The motion, filed on Oct. 29, says that these offices are incompatible and that Rives’ simultaneous holding of both offices violates Government Code section 1099.
“Mr. Rives, by Jan. 19, will have been in office over a year already, and obviously I’ve seen no reason why there’s a problem other than the ones that are being implied on paper here,” said Steve Fox, Rives’s attorney. “I see no conflict. I think it is up for a jury and I don’t know that they will make it through the gauntlet.”
Fox, who coincidentally served on both Boards, though not at the same time, said Rives is doing a good job.
“We’re all proud of what he’s doing for both Boards and the community,” Fox said.
Government Code section 1099 mandates that in the event an individual holds incompatible offices, “the mere acceptance of the second incompatible office per se terminates the first office as effectively as a resignation.”
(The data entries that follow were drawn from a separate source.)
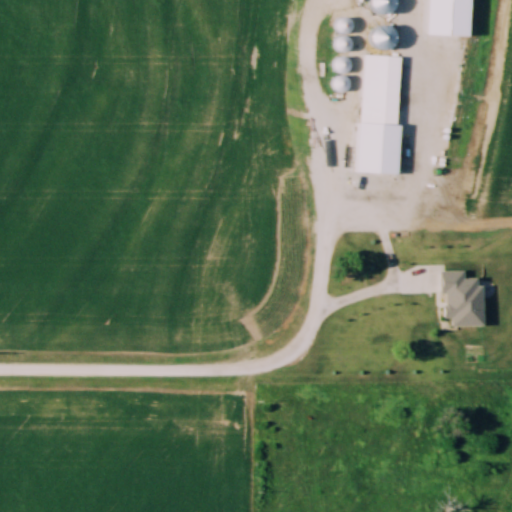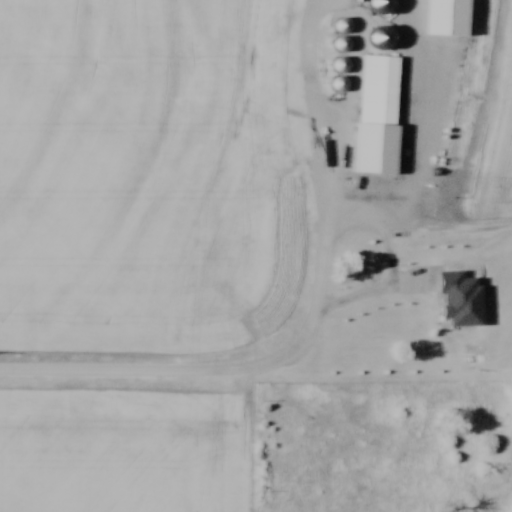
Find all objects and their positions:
building: (382, 7)
building: (344, 27)
building: (382, 39)
building: (341, 66)
building: (378, 116)
road: (320, 141)
building: (378, 150)
building: (426, 206)
building: (314, 271)
road: (386, 287)
building: (370, 292)
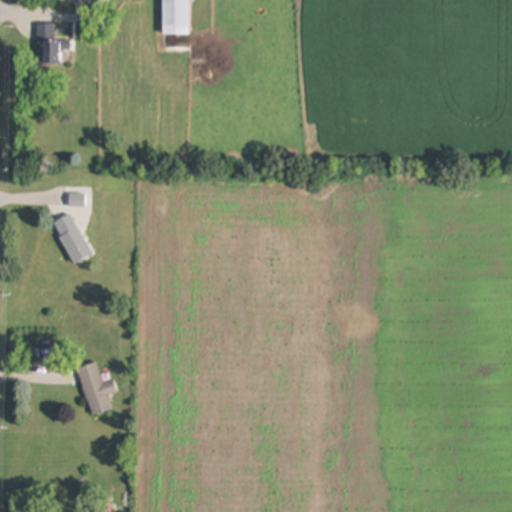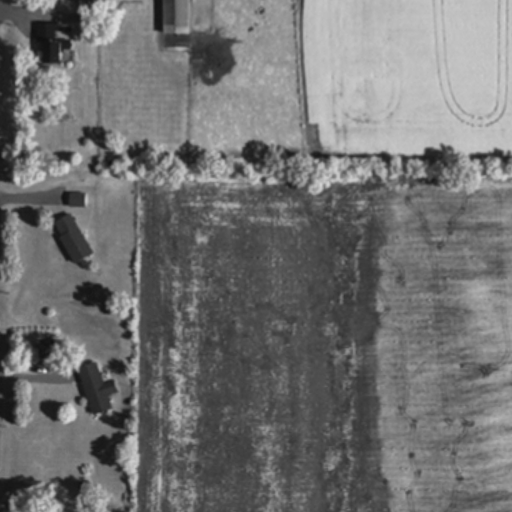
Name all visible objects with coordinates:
road: (55, 18)
building: (177, 18)
building: (177, 18)
building: (51, 47)
building: (51, 48)
building: (73, 239)
building: (74, 239)
road: (38, 381)
building: (97, 390)
building: (98, 390)
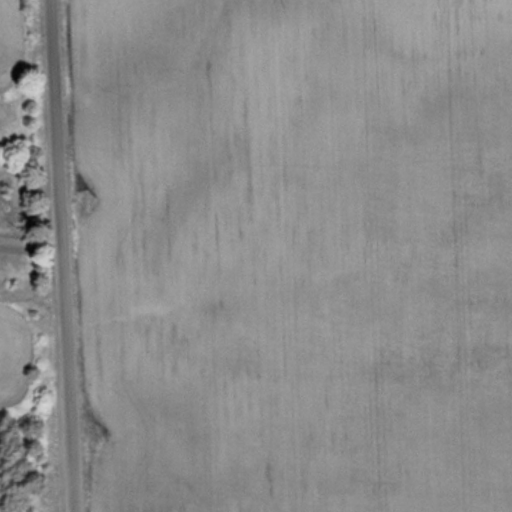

Because Rives was sworn in to the AV Hospital Board before he was sworn in to the AV College Board, he must be ousted from his position on the Healthcare District Board, according to the law.
California Attorney General Rob Bonta granted Lancaster’s request for a quo warranto suit against Rives as a result of the incompatible offices. Bonta issued an opinion on July 15, finding that the public interest would be served by allowing Lancaster to sue in quo warranto to remove Rives from his seat on the Board.
According to the city’s motion, in a quo warranto action, “(T)he state is not required to prove the usurpation or unlawful holding,’ rather, the burden of proof is on the defendant to establish that the offices that he or she is holding are compatible.”